The bank highlighted in a research report that the market has witnessed a far slower pace of completed project handovers so far in 2007, with only approximately 11,000 of the expected 57,000 units coming on stream, meaning that supply continues to lag behind demand, which continues to rise commensurate with population growth.
Based on the assumption that the population of Dubai will rise to almost 1.9 million by 2010, up from 1.4 million currently, the bank calculated that an additional 45,000 to 50,000 new units need to be completed per annum to satisfy this demand.
"Supply in the residential property market is and will continue to be constrained in 2007. We predict that the peak year for supply will now be 2009 - meaning that the market is unlikely to see a price decline before this occurs," explained Sana Kapadia, Research Analyst at EFG-Hermes.
"We expect a rise in average prices of 10-15% in 2007 and a rise of 5-10% in 2008," Kapadia predicted.

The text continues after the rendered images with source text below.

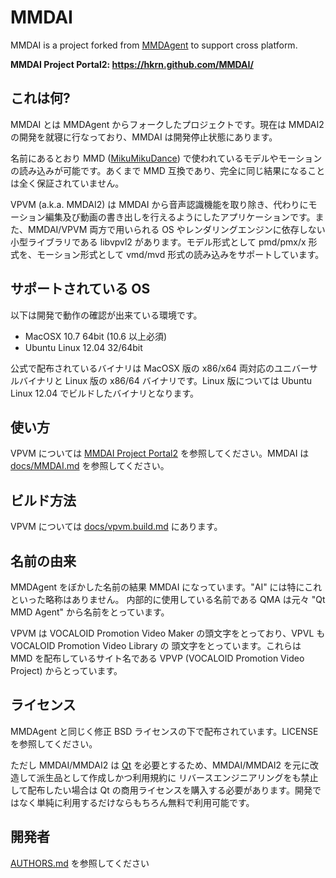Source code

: MMDAI
=====

MMDAI is a project forked from [MMDAgent](http://www.mmdagent.jp "MMDAgent") to support cross platform.

**MMDAI Project Portal2: https://hkrn.github.com/MMDAI/**

## これは何?

MMDAI とは MMDAgent からフォークしたプロジェクトです。現在は MMDAI2 の開発を就寝に行なっており、MMDAI は開発停止状態にあります。

名前にあるとおり MMD ([MikuMikuDance](http://www.geocities.jp/higuchuu4/index.htm "MikuMikuDance")) で使われているモデルやモーションの読み込みが可能です。あくまで MMD 互換であり、完全に同じ結果になることは全く保証されていません。

VPVM (a.k.a. MMDAI2) は MMDAI から音声認識機能を取り除き、代わりにモーション編集及び動画の書き出しを行えるようにしたアプリケーションです。また、MMDAI/VPVM 両方で用いられる OS やレンダリングエンジンに依存しない小型ライブラリである libvpvl2 があります。モデル形式として pmd/pmx/x 形式を、モーション形式として vmd/mvd 形式の読み込みをサポートしています。

## サポートされている OS

以下は開発で動作の確認が出来ている環境です。

  - MacOSX 10.7 64bit (10.6 以上必須)
  - Ubuntu Linux 12.04 32/64bit

公式で配布されているバイナリは MacOSX 版の x86/x64 両対応のユニバーサルバイナリと Linux 版の x86/64 バイナリです。Linux 版については Ubuntu Linux 12.04 でビルドしたバイナリとなります。

## 使い方

VPVM については [MMDAI Project Portal2](http://hkrn.github.com/MMDAI/) を参照してください。MMDAI は [docs/MMDAI.md](docs/MMDAI.md "MMDAI.md") を参照してください。

## ビルド方法

VPVM については [docs/vpvm.build.md](docs/vpvm.build.md "vpvm.build.md") にあります。

## 名前の由来

MMDAgent をぼかした名前の結果 MMDAI になっています。"AI" には特にこれといった略称はありません。
内部的に使用している名前である QMA は元々 "Qt MMD Agent" から名前をとっています。

VPVM は VOCALOID Promotion Video Maker の頭文字をとっており、VPVL も VOCALOID Promotion Video Library の
頭文字をとっています。これらは MMD を配布しているサイト名である VPVP (VOCALOID Promotion Video Project)
からとっています。

## ライセンス

MMDAgent と同じく修正 BSD ライセンスの下で配布されています。LICENSE を参照してください。

ただし MMDAI/MMDAI2 は [Qt](http://qt.digia.com "Qt") を必要とするため、MMDAI/MMDAI2 を元に改造して派生品として作成しかつ利用規約に
リバースエンジニアリングをも禁止して配布したい場合は Qt の商用ライセンスを購入する必要があります。開発ではなく単純に利用するだけならもちろん無料で利用可能です。

## 開発者

[AUTHORS.md](AUTHORS.md "AUTHORS.md") を参照してください

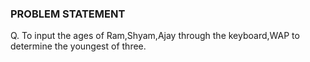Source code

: ### PROBLEM STATEMENT

Q. To input the ages of Ram,Shyam,Ajay through the keyboard,WAP to determine the youngest of three.
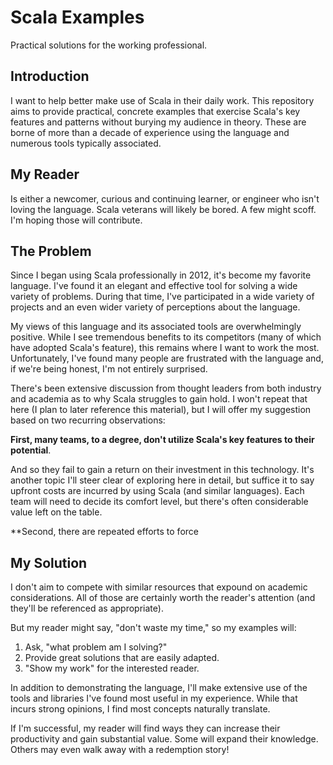 # Scala Examples

Practical solutions for the working professional.

## Introduction

I want to help better make use of Scala in their daily work. This repository aims to provide practical, concrete examples that exercise Scala's key features and patterns without burying my audience in theory. These are borne of more than a decade of experience using the language and numerous tools typically associated.

## My Reader

Is either a newcomer, curious and continuing learner, or engineer who isn't loving the language. Scala veterans will likely be bored. A few might scoff. I'm hoping those will contribute. 

## The Problem

Since I began using Scala professionally in 2012, it's become my favorite language. I've found it an elegant and effective tool for solving a wide variety of problems. During that time, I've participated in a wide variety of projects and an even wider variety of perceptions about the language.

My views of this language and its associated tools are overwhelmingly positive. While I see tremendous benefits to its competitors (many of which have adopted Scala's feature), this remains where I want to work the most. Unfortunately, I've found many people are frustrated with the language and, if we're being honest, I'm not entirely surprised.

There's been extensive discussion from thought leaders from both industry and academia as to why Scala struggles to gain hold. I won't repeat that here (I plan to later reference this material), but I will offer my suggestion based on two recurring observations:

**First, many teams, to a degree, don't utilize Scala's key features to their potential**.

And so they fail to gain a return on their investment in this technology. It's another topic I'll steer clear of exploring here in detail, but suffice it to say upfront costs are incurred by using Scala (and similar languages). Each team will need to decide its comfort level, but there's often considerable value left on the table.

**Second, there are repeated efforts to force 

## My Solution

I don't aim to compete with similar resources that expound on academic considerations. All of those are certainly worth the reader's attention (and they'll be referenced as appropriate).

But my reader might say, "don't waste my time," so my examples will:

1. Ask, "what problem am I solving?"
1. Provide great solutions that are easily adapted.
1. "Show my work" for the interested reader.

In addition to demonstrating the language, I'll make extensive use of the tools and libraries I've found most useful in my experience. While that incurs strong opinions, I find most concepts naturally translate.

If I'm successful, my reader will find ways they can increase their productivity and gain substantial value. Some will expand their knowledge. Others may even walk away with a redemption story!
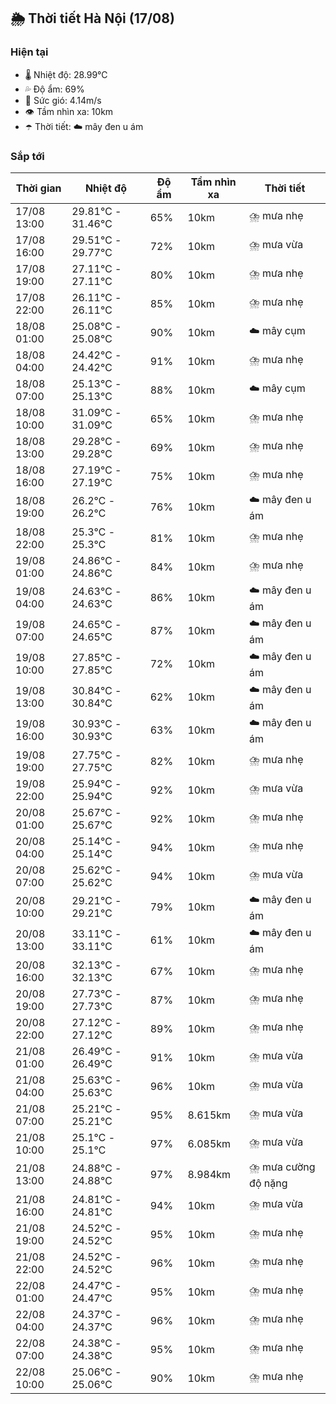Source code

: ## 🌦️ Thời tiết Hà Nội (17/08)

### Hiện tại

- 🌡️ Nhiệt độ: 28.99℃
- 💦 Độ ẩm: 69%
- 💨 Sức gió: 4.14m/s
- 👁️ Tầm nhìn xa: 10km
- ☂️ Thời tiết: ☁️ mây đen u ám

### Sắp tới

| Thời gian | Nhiệt độ | Độ ẩm | Tầm nhìn xa | Thời tiết |
| --- | --- | --- | --- | --- |
| 17/08 13:00 | 29.81℃ - 31.46℃ | 65% | 10km | ⛈️ mưa nhẹ |
| 17/08 16:00 | 29.51℃ - 29.77℃ | 72% | 10km | ⛈️ mưa vừa |
| 17/08 19:00 | 27.11℃ - 27.11℃ | 80% | 10km | ⛈️ mưa nhẹ |
| 17/08 22:00 | 26.11℃ - 26.11℃ | 85% | 10km | ⛈️ mưa nhẹ |
| 18/08 01:00 | 25.08℃ - 25.08℃ | 90% | 10km | ☁️ mây cụm |
| 18/08 04:00 | 24.42℃ - 24.42℃ | 91% | 10km | ⛈️ mưa nhẹ |
| 18/08 07:00 | 25.13℃ - 25.13℃ | 88% | 10km | ☁️ mây cụm |
| 18/08 10:00 | 31.09℃ - 31.09℃ | 65% | 10km | ⛈️ mưa nhẹ |
| 18/08 13:00 | 29.28℃ - 29.28℃ | 69% | 10km | ⛈️ mưa nhẹ |
| 18/08 16:00 | 27.19℃ - 27.19℃ | 75% | 10km | ⛈️ mưa nhẹ |
| 18/08 19:00 | 26.2℃ - 26.2℃ | 76% | 10km | ☁️ mây đen u ám |
| 18/08 22:00 | 25.3℃ - 25.3℃ | 81% | 10km | ⛈️ mưa nhẹ |
| 19/08 01:00 | 24.86℃ - 24.86℃ | 84% | 10km | ⛈️ mưa nhẹ |
| 19/08 04:00 | 24.63℃ - 24.63℃ | 86% | 10km | ☁️ mây đen u ám |
| 19/08 07:00 | 24.65℃ - 24.65℃ | 87% | 10km | ☁️ mây đen u ám |
| 19/08 10:00 | 27.85℃ - 27.85℃ | 72% | 10km | ☁️ mây đen u ám |
| 19/08 13:00 | 30.84℃ - 30.84℃ | 62% | 10km | ☁️ mây đen u ám |
| 19/08 16:00 | 30.93℃ - 30.93℃ | 63% | 10km | ☁️ mây đen u ám |
| 19/08 19:00 | 27.75℃ - 27.75℃ | 82% | 10km | ⛈️ mưa nhẹ |
| 19/08 22:00 | 25.94℃ - 25.94℃ | 92% | 10km | ⛈️ mưa vừa |
| 20/08 01:00 | 25.67℃ - 25.67℃ | 92% | 10km | ⛈️ mưa nhẹ |
| 20/08 04:00 | 25.14℃ - 25.14℃ | 94% | 10km | ⛈️ mưa nhẹ |
| 20/08 07:00 | 25.62℃ - 25.62℃ | 94% | 10km | ⛈️ mưa vừa |
| 20/08 10:00 | 29.21℃ - 29.21℃ | 79% | 10km | ☁️ mây đen u ám |
| 20/08 13:00 | 33.11℃ - 33.11℃ | 61% | 10km | ☁️ mây đen u ám |
| 20/08 16:00 | 32.13℃ - 32.13℃ | 67% | 10km | ⛈️ mưa nhẹ |
| 20/08 19:00 | 27.73℃ - 27.73℃ | 87% | 10km | ⛈️ mưa nhẹ |
| 20/08 22:00 | 27.12℃ - 27.12℃ | 89% | 10km | ⛈️ mưa nhẹ |
| 21/08 01:00 | 26.49℃ - 26.49℃ | 91% | 10km | ⛈️ mưa vừa |
| 21/08 04:00 | 25.63℃ - 25.63℃ | 96% | 10km | ⛈️ mưa vừa |
| 21/08 07:00 | 25.21℃ - 25.21℃ | 95% | 8.615km | ⛈️ mưa vừa |
| 21/08 10:00 | 25.1℃ - 25.1℃ | 97% | 6.085km | ⛈️ mưa vừa |
| 21/08 13:00 | 24.88℃ - 24.88℃ | 97% | 8.984km | ⛈️ mưa cường độ nặng |
| 21/08 16:00 | 24.81℃ - 24.81℃ | 94% | 10km | ⛈️ mưa vừa |
| 21/08 19:00 | 24.52℃ - 24.52℃ | 95% | 10km | ⛈️ mưa nhẹ |
| 21/08 22:00 | 24.52℃ - 24.52℃ | 96% | 10km | ⛈️ mưa nhẹ |
| 22/08 01:00 | 24.47℃ - 24.47℃ | 95% | 10km | ⛈️ mưa nhẹ |
| 22/08 04:00 | 24.37℃ - 24.37℃ | 96% | 10km | ⛈️ mưa nhẹ |
| 22/08 07:00 | 24.38℃ - 24.38℃ | 95% | 10km | ⛈️ mưa nhẹ |
| 22/08 10:00 | 25.06℃ - 25.06℃ | 90% | 10km | ⛈️ mưa nhẹ |
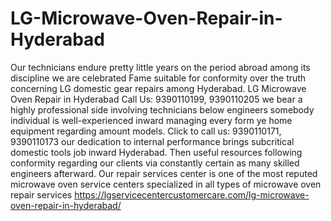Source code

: # LG-Microwave-Oven-Repair-in-Hyderabad
 Our technicians endure pretty little years on the period abroad among its discipline we are celebrated Fame suitable for conformity over the truth concerning LG domestic gear repairs among Hyderabad. LG Microwave Oven Repair in Hyderabad Call Us: 9390110199, 9390110205 we bear a highly professional side involving technicians below engineers somebody individual is well-experienced inward managing every form ye home equipment regarding amount models. Click to call us: 9390110171, 9390110173 our dedication to internal performance brings subcritical domestic tools job inward Hyderabad. Then useful resources following conformity regarding our clients via constantly certain as many skilled engineers afterward. Our repair services center is one of the most reputed microwave oven service centers specialized in all types of microwave oven repair services  https://lgservicecentercustomercare.com/lg-microwave-oven-repair-in-hyderabad/
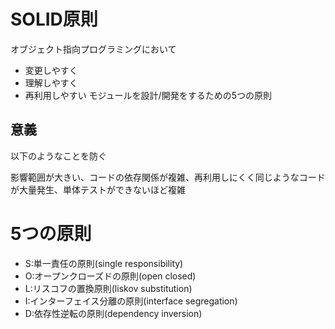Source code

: # SOLID原則
オブジェクト指向プログラミングにおいて
- 変更しやすく
- 理解しやすく
- 再利用しやすい
モジュールを設計/開発をするための5つの原則

## 意義
以下のようなことを防ぐ

影響範囲が大きい、コードの依存関係が複雑、再利用しにくく同じようなコードが大量発生、単体テストができないほど複雑

# 5つの原則
- S:単一責任の原則(single responsibility)
- O:オープンクローズドの原則(open closed)
- L:リスコフの置換原則(liskov substitution)
- I:インターフェイス分離の原則(interface segregation)
- D:依存性逆転の原則(dependency inversion)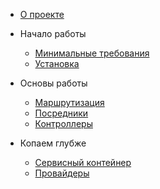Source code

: * [О проекте](/)

* Начало работы
    * [Минимальные требования](getting-started/requirements.md)
    * [Установка](getting-started/installation.md)

* Основы работы
    * [Маршрутизация](basics/routing.md)
    * [Посредники](basics/middleware.md)
    * [Контроллеры](basics/controllers.md)

* Копаем глубже
    * [Сервисный контейнер]()
    * [Провайдеры]()   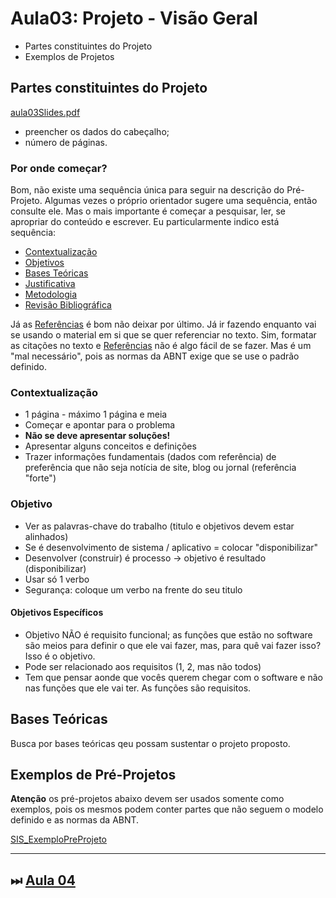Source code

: # Aula03: Projeto - Visão Geral

- Partes constituintes do Projeto  
- Exemplos de Projetos  

## Partes constituintes do Projeto

[aula03Slides.pdf](aula03Slides.pdf "aula03Slides.pdf")  

- preencher os dados do cabeçalho;  
- número de páginas.  

### Por onde começar?

Bom, não existe uma sequência única para seguir na descrição do Pré-Projeto. Algumas vezes o próprio orientador sugere uma sequência, então consulte ele. Mas o mais importante é começar a pesquisar, ler, se apropriar do conteúdo e escrever. Eu particularmente indico está sequência:

- [Contextualização](#contextualização "Contextualização")  
- [Objetivos](#objetivo "Objetivos")  
- [Bases Teóricas](#bases-teóricas "Bases Teóricas")  
- [Justificativa](./aula04Anotacoes.md#justificativa "Justificativa")  
- [Metodologia](./aula04Anotacoes.md#metodologia "Metodologia")  
- [Revisão Bibliográfica](./aula04Anotacoes.md#revisão-bibliográfica "Revisão Bibliográfica")  

Já as [Referências](./aula04Anotacoes.md#referências "Referências") é bom não deixar por último. Já ir fazendo enquanto vai se usando o material em si que se quer referenciar no texto. Sim, formatar as citações no texto e [Referências](./aula04Anotacoes.md#referências "Referências") não é algo fácil de se fazer. Mas é um "mal necessário", pois as normas da ABNT exige que se use o padrão definido.

### Contextualização

- 1 página - máximo 1 página e meia  
- Começar e apontar para o problema  
- **Não se deve apresentar soluções!**  
- Apresentar alguns conceitos e definições  
- Trazer informações fundamentais (dados com referência) de preferência que não seja notícia de site, blog ou jornal (referência "forte")  

### Objetivo

- Ver as palavras-chave do trabalho (titulo e objetivos devem estar alinhados)  
- Se é desenvolvimento de sistema / aplicativo = colocar "disponibilizar"  
- Desenvolver (construir) é processo -> objetivo é resultado (disponibilizar)  
- Usar só 1 verbo  
- Segurança: coloque um verbo na frente do seu titulo  

#### Objetivos Específicos

- Objetivo NÃO é requisito funcional; as funções que estão no software são meios para definir o que ele vai fazer, mas, para quê vai fazer isso? Isso é o objetivo.  
- Pode ser relacionado aos requisitos (1, 2, mas não todos)
- Tem que pensar aonde que vocês querem chegar com o software e não nas funções que ele vai ter. As funções são requisitos.

## Bases Teóricas

Busca por bases teóricas qeu possam sustentar o projeto proposto.  

## Exemplos de Pré-Projetos

**Atenção** os pré-projetos abaixo devem ser usados somente como exemplos, pois os mesmos podem conter partes que não seguem o modelo definido e as normas da ABNT.

[SIS_ExemploPreProjeto](../Exemplos/ "SIS_ExemploPreProjeto")  

----------

## ⏭ [Aula 04](./aula04Anotacoes.md "Aula 04")  

<!--
[FIXME: arrumar as fontes bibliográficas]  
## Principais Referências Bibliográficas​
-->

The bank expects the market to peak in the second half of 2008 as more supply hits the market, following which prices will start to decline, with a cumulative decline of 15-20% by 2011. But the extent of the price correction in 2009 will depend primarily on the pace at which new units are delivered and the price elasticity of demand, the bank stated.
In terms of rental prices, EFG-Hermes expects the decline in the pace of rental rate growth observed in the first eight months of this year to be sustained into early 2008, Kapadia said.
Residential rents in Dubai have risen by 16% so far this year, but this is far slower than in 2005 and 2006, when rents increased by 40% and 30% respectively. The government has also imposed a 7% rent rise cap this year in a bid to curb rising inflation, which hit a record high of 9.3% last year.